Bis dahin waren sämtliche verfügbaren Räume in der Krebsmühle komplett ausgebucht. Das spiegelte sich natürlich in den Mieteinnahmen (hier eine Aufstellung aus dem Jahr 1993 mit Prognose bis 1995). Für eine Reihe von Jahren war die Ökonomie des Vereins damit gut abgesichert.

Selbst das Außengelände war begehrt: hier hatten wir zwei jungen Landschaftsgärtnern ihren Start als Firma ‚Grätz&Göldner‘ ermöglicht. Für eine geraume Zeit entstanden hier im wahrsten Sinne ‚blühende Landschaften‘, solange jedenfalls, bis Grätz&Göldner ein eigenes Gebäude in Weißkirchen bezogen. Die Firma fungiert heute als Gartenbaubetrieb Michael Grätz.

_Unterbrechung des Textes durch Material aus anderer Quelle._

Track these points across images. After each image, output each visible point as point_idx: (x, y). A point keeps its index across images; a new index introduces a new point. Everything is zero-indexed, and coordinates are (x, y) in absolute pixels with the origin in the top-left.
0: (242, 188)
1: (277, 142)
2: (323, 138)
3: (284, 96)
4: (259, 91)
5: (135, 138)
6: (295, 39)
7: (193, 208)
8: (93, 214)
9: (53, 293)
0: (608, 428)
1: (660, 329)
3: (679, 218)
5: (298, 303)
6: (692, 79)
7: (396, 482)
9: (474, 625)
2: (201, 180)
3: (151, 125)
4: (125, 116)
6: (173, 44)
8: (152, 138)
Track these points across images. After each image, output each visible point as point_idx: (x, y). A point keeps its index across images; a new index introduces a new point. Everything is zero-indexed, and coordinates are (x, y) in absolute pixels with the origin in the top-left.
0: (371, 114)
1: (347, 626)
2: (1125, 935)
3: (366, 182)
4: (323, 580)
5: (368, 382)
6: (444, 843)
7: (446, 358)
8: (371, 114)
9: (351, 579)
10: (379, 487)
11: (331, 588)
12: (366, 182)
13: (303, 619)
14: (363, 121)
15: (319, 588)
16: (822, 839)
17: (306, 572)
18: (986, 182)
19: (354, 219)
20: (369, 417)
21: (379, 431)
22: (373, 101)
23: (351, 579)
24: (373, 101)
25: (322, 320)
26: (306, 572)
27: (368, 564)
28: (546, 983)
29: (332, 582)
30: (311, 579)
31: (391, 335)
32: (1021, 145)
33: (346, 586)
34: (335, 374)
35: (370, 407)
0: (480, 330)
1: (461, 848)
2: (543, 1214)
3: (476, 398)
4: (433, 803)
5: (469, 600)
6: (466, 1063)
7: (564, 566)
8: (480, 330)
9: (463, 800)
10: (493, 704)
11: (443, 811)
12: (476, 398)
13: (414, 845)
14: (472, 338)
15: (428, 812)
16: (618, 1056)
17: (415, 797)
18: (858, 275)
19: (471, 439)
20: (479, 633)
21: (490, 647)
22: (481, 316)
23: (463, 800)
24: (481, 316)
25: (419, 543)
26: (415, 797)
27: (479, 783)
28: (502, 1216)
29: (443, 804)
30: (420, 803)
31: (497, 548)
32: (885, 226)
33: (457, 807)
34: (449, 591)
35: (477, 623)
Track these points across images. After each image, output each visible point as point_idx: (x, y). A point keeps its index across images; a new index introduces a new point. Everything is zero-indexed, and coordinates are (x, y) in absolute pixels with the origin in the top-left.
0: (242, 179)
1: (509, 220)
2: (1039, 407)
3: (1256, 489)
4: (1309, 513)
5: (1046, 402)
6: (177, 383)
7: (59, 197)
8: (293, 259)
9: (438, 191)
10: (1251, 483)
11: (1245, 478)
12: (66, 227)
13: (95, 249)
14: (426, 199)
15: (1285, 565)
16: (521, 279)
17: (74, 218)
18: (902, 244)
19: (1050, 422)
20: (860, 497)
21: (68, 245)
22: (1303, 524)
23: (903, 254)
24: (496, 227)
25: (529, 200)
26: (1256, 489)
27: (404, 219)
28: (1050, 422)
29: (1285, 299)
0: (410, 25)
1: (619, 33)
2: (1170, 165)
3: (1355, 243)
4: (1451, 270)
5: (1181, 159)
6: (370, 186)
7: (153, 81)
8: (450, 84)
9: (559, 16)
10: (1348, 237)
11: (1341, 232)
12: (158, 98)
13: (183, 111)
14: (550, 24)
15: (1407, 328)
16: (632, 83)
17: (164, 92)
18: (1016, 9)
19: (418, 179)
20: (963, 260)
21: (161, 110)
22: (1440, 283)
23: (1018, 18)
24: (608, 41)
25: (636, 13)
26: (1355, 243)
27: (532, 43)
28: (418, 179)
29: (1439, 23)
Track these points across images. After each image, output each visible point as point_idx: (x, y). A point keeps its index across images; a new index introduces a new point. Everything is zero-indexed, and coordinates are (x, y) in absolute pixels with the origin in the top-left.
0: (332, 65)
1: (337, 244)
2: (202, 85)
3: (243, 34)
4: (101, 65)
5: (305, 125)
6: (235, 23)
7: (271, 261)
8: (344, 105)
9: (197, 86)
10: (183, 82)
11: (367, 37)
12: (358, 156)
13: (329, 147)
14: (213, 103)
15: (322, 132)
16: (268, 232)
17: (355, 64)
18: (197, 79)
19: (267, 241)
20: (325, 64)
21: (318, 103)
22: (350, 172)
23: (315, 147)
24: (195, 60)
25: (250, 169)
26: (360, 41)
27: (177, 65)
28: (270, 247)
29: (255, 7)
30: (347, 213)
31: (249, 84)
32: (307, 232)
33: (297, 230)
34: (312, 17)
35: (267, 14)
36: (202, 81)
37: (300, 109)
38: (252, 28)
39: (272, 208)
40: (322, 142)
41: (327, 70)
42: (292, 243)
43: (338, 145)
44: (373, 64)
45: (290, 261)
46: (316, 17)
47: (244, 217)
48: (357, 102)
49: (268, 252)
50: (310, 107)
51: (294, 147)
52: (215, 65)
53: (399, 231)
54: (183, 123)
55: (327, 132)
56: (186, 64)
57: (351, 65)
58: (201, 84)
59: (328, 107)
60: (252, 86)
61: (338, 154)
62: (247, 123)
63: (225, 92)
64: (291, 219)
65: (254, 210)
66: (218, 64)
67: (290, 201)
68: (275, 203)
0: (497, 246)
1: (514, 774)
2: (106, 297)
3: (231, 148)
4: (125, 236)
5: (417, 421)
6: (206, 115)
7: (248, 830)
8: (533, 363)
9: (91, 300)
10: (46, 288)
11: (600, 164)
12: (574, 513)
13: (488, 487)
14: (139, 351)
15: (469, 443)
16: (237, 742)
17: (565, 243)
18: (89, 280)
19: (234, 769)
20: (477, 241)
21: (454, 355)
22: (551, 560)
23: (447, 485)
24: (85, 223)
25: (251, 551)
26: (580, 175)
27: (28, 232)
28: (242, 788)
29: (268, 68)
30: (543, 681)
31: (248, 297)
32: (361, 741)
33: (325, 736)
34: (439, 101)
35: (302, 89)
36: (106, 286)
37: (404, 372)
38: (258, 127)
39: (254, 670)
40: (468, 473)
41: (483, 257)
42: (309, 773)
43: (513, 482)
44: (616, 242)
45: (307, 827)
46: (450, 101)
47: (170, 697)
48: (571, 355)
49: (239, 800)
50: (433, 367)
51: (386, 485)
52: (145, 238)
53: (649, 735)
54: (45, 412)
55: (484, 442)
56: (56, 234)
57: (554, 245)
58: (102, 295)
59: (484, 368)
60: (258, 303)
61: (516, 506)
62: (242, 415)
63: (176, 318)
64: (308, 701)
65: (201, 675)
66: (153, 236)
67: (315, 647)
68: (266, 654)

Geblieben ist die Blockhütte, die eine Weile als Vereinsbüro diente und heute das Domizil unserer Hausmeisterei ist.

Kredit- und Kapitaldienstentwicklung

Der Einnahmenseite steht natürlich die Entwicklung der Verschuldung und des damit verbundenen Kapitaldienstes (Zins und Tilgung) gegenüber. Eine solche Tabelle haben wir 1993 erstellt. Die sieht zwar mit einem aktuellen Schuldenstand von 5,47 Mio DM und dem Auslaufen mehrerer Kredite bis 1995 angesichts der gleichzeitigen Miteinnahmen sehr gut aus – es fehlen aber noch die Kredite für den Umbau der Hofgebäude. Tatsächlich erhöhte sich der Kreditstand bei der EKK bis 1995 um 3,2 Mio DM auf 5,1 Mio DM und erreichte damit insgesamt gut 7 Mio DM – eine stolze Summe, wenn man bedenkt, dass sich der Zinssatz damals um die 7% bewegte, also fast 40.000 DM monatlich alleine für die Zinsen aufgebracht werden mussten.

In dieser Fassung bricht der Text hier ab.